EXTRAIT FOURNI

● ● ●

Fondée sur une analyse qualitative qui s’appuie principalement sur des entretiens semi-directifs, la population cible, étudiée dans le cadre d’un doctorat de sociologie à l'École des Hautes Études en Sciences Sociales à Paris[1], est constituée de migrants clandestins (primo-migrants et récidivistes), âgés entre 18 et 30 ans, hommes et femmes, toutes catégories socioprofessionnelles confondues[2]. Cette dernière n’étant pas connue au départ, l’échantillon a été formé de manière progressive par la méthode « boule de neige », dicté par les exigences du terrain. Dans un premier temps, les enquêtes se sont déroulées en Algérie, à Annaba et Oran, Caractérisées par le poids non négligeable en matière de production de migration clandestine entre 2005 et 2010, elles ont en commun d’être des tremplins vers l’Europe de par leur proximité avec l’Italie et l’Espagne. Dans un deuxième temps, ces enquêtes se sont poursuivies en France, plus précisément dans le quartier de « Barbès » à Paris, identifié comme quartier ethnique et comme zone urbaine très fréquentée par des groupes de migrants clandestins.
Le présent article, appuyé par les résultats de cette enquête de terrain, s’intéresse plus particulièrement aux rapports que l’acteur migrant
entretient avec son espace de vie et son groupe d’appartenance afin de comprendre les différentes interactions et interdépendances. De ce fait, pour appréhender les stratégies d’intégration dans le processus migratoireillégal, nous allons, de prime abord, évoquer la logique de l’intégration au sens sociologique, puis nous abordons la question de la rupture migratoire qui conduit à une reconfiguration du lien social et à une reconstruction identitaire pour pouvoir saisir les notions du repli et de l’intégration communautaires. Enfin, nous traitons la question de l’identification aux lieux de sociabilité et la question des réseaux migratoires pour comprendre concrètement comment s’articule le concept de l’intégration fondé sur des dynamiques communautaires dans une dialectique de l’entre-soi. Cette réflexion s’inscrit dans le déplacement du débat de la sociologie de l’intégration vers une sociologie de la constitution du « savoir-être » et du « savoir-faire » migratoires.
Logiques sociologiques de l’intégration
La sociologie de l’intégration porte « à la fois sur l’intégration des individus à la société, et sur l’intégration de la société dans son ensemble »[3]. A partir de là, considérer les migrants clandestins comme des acteurs sociaux à part entière dans la société d’accueil conduit les institutions à s’ouvrir à la subjectivité de ces acteurs afin de les socialiser et de les intégrer. Or, les pouvoirs publics français, de par leurs politiques migratoires rigides, notamment en ce qui concerne la migration illégale, empêchent la réalisation d’un tel processus d’intégration.

● ● ●

DONNÉES EXTRAITES
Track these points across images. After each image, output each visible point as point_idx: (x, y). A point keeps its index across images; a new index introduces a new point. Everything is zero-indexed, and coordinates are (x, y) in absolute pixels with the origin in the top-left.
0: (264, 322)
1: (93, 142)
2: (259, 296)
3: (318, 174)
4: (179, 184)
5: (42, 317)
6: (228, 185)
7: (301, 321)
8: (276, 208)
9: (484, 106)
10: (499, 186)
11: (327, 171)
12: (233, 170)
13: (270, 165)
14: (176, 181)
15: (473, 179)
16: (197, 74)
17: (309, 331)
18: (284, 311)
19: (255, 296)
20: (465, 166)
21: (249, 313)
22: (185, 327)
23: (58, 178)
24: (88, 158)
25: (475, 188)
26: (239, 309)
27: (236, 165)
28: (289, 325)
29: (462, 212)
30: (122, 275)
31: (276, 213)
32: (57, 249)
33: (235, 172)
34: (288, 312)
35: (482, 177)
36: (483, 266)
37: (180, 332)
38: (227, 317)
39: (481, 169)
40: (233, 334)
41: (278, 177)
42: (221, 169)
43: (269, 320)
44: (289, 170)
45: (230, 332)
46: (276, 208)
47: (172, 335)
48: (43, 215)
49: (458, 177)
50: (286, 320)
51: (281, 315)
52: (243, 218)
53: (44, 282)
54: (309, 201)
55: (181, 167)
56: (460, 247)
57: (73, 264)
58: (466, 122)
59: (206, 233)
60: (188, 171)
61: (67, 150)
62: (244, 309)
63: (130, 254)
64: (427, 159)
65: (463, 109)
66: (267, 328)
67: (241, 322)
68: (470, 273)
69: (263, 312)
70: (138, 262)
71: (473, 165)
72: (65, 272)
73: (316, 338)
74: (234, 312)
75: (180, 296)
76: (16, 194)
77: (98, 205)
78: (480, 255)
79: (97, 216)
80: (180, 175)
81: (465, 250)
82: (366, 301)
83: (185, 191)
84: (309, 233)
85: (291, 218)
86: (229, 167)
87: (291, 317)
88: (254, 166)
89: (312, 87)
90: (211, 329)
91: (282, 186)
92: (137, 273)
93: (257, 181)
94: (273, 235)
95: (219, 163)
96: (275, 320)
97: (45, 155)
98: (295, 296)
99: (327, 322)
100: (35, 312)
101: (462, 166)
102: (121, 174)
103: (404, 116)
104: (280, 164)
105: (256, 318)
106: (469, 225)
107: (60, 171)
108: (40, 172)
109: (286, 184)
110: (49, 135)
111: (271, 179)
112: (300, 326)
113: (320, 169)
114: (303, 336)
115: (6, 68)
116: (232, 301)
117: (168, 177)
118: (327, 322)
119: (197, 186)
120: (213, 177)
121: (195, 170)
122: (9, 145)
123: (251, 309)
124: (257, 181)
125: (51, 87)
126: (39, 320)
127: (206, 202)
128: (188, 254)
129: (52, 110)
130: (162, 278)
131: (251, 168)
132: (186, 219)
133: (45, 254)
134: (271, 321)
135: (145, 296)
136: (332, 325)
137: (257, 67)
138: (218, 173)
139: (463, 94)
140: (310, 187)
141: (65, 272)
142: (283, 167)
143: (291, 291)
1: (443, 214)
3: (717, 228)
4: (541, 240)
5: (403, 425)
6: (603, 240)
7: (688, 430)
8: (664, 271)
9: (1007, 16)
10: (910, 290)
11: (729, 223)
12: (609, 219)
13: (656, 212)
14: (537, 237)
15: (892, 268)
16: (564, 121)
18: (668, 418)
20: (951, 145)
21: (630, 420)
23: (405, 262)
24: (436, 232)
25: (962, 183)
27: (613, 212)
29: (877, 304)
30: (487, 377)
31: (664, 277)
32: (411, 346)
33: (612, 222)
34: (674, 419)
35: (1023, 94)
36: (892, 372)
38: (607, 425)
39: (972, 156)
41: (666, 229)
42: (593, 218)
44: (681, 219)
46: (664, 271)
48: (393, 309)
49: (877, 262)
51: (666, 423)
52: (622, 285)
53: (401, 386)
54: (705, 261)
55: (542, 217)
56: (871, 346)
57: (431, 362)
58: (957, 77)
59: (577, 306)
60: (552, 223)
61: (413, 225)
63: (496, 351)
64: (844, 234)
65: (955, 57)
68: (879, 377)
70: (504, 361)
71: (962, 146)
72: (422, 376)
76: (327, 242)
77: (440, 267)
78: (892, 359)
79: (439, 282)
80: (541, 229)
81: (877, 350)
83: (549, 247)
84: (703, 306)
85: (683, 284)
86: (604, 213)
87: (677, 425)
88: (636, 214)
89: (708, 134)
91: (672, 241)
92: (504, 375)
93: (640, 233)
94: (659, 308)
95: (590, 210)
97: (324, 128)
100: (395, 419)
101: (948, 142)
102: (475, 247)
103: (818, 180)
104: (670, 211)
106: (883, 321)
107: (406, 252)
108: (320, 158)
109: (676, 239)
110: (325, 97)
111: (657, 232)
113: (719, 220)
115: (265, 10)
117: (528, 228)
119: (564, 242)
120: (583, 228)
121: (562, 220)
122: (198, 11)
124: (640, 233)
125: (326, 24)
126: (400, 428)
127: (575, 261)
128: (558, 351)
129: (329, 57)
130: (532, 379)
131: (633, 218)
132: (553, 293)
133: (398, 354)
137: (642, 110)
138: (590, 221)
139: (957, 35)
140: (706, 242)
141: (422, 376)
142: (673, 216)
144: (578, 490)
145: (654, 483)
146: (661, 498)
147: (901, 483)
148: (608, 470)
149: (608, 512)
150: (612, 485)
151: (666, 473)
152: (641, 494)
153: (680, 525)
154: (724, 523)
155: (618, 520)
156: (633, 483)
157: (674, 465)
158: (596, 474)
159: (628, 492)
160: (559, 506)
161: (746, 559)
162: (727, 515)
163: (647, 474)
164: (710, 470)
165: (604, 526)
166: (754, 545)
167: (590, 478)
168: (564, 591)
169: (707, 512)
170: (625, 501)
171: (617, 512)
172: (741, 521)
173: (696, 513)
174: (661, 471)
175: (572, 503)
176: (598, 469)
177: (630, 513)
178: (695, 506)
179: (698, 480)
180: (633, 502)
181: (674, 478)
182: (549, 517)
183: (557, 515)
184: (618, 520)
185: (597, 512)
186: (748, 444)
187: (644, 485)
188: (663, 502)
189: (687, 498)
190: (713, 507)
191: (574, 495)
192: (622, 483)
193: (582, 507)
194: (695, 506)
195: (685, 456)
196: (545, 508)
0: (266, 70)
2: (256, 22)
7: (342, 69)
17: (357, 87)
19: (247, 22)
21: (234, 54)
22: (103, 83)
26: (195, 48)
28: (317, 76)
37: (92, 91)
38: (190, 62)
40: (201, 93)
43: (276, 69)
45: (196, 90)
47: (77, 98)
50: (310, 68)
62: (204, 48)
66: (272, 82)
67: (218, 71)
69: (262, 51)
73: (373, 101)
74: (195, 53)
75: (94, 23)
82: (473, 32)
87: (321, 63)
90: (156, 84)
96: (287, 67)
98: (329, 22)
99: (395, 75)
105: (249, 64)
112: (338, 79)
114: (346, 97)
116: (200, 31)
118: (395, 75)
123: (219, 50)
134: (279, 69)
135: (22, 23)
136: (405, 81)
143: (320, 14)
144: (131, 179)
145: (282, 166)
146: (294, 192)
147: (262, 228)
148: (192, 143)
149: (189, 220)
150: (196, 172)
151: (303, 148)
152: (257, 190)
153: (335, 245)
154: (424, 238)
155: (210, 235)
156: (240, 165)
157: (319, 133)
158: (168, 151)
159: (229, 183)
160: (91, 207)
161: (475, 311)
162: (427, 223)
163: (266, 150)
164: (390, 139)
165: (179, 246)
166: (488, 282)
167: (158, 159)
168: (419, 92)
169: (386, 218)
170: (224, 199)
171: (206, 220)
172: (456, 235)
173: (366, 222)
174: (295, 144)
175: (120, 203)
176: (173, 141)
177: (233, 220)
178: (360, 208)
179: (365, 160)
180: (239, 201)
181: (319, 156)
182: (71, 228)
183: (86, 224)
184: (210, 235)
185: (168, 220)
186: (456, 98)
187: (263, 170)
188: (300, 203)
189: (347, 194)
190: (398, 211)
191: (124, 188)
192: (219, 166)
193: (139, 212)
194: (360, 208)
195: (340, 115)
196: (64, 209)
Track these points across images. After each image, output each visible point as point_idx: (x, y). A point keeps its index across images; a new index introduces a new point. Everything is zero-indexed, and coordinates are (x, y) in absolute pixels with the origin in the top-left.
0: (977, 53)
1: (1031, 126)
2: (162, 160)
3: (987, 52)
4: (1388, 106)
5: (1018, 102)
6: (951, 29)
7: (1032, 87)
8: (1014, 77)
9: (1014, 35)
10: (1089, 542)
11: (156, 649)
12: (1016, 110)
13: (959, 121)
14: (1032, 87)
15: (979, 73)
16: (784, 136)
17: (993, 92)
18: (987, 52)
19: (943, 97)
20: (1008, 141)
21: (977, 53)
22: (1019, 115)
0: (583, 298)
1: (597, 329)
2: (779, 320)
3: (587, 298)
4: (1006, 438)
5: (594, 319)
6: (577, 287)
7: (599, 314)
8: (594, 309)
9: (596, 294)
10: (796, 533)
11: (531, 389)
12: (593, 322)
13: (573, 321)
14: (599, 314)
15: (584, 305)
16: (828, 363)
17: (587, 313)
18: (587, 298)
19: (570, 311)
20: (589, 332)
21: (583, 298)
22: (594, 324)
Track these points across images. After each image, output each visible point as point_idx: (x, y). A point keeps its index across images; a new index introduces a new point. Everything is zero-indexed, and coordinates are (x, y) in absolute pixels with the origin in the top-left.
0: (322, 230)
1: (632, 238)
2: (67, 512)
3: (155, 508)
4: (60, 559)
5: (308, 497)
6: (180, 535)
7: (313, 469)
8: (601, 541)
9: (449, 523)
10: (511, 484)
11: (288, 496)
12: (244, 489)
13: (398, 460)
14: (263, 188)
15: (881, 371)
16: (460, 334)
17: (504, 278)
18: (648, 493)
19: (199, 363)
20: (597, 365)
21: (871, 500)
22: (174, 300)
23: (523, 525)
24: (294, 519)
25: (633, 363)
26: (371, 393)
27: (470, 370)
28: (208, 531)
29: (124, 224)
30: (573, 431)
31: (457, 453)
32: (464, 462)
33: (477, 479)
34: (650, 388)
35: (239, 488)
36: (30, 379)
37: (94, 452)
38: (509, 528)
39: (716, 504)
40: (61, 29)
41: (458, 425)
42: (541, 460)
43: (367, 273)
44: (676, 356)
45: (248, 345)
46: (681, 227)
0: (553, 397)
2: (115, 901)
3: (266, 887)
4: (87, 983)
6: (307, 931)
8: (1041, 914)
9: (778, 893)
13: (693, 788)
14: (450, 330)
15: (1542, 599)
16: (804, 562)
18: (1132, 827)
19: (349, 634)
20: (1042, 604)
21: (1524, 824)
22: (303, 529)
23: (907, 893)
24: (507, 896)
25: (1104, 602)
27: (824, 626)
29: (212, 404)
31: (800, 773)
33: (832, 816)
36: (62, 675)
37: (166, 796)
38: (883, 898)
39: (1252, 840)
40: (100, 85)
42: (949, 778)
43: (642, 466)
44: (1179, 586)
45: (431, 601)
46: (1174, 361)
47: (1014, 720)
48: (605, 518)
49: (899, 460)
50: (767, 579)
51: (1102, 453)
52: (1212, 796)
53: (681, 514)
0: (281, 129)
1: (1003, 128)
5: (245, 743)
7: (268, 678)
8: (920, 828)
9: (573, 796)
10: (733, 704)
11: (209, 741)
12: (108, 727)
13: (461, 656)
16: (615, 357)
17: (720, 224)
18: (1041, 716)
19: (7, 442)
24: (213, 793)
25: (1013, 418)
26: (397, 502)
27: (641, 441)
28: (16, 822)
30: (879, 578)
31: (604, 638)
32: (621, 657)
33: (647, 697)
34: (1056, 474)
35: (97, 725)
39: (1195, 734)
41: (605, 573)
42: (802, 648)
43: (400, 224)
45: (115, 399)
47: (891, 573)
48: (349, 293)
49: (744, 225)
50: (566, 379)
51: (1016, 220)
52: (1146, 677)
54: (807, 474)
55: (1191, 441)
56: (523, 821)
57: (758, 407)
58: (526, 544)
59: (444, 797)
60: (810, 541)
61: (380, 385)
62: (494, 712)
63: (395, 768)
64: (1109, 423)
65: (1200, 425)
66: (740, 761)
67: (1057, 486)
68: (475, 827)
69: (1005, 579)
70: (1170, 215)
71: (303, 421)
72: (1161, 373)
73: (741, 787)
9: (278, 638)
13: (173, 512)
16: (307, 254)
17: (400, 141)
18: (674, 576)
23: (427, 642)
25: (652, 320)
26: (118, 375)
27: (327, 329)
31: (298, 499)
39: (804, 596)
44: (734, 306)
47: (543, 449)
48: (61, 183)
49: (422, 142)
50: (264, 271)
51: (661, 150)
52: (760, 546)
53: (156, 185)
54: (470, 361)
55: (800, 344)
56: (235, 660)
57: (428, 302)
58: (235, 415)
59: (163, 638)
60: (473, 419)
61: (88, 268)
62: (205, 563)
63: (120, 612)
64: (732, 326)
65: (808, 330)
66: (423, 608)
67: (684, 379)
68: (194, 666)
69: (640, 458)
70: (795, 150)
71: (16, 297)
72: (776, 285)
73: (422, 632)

● ● ●

VOS TÂCHES
a: Recopiez à l'identique, dans le texte sur la migration clandestine, le passage qui va de « Logiques sociologiques de » jusqu'à « tel processus d’intégration. ».
b: Dans la liste, remplacez « 1014 » par « 1041 » dans les lignes qui vont de celle contenant « 47: (1014, 720) » jusqu'à celle contenant « 13: (461, 656) », toutes deux comprises. Redonnez seulement ces lignes, sans rien changer d'autre.
Le texte et la liste n'ont aucun lien entre eux.

CORRIGÉS
a:
Logiques sociologiques de l’intégration
La sociologie de l’intégration porte « à la fois sur l’intégration des individus à la société, et sur l’intégration de la société dans son ensemble »[3]. A partir de là, considérer les migrants clandestins comme des acteurs sociaux à part entière dans la société d’accueil conduit les institutions à s’ouvrir à la subjectivité de ces acteurs afin de les socialiser et de les intégrer. Or, les pouvoirs publics français, de par leurs politiques migratoires rigides, notamment en ce qui concerne la migration illégale, empêchent la réalisation d’un tel processus d’intégration.

b:
47: (1041, 720)
48: (605, 518)
49: (899, 460)
50: (767, 579)
51: (1102, 453)
52: (1212, 796)
53: (681, 514)
0: (281, 129)
1: (1003, 128)
5: (245, 743)
7: (268, 678)
8: (920, 828)
9: (573, 796)
10: (733, 704)
11: (209, 741)
12: (108, 727)
13: (461, 656)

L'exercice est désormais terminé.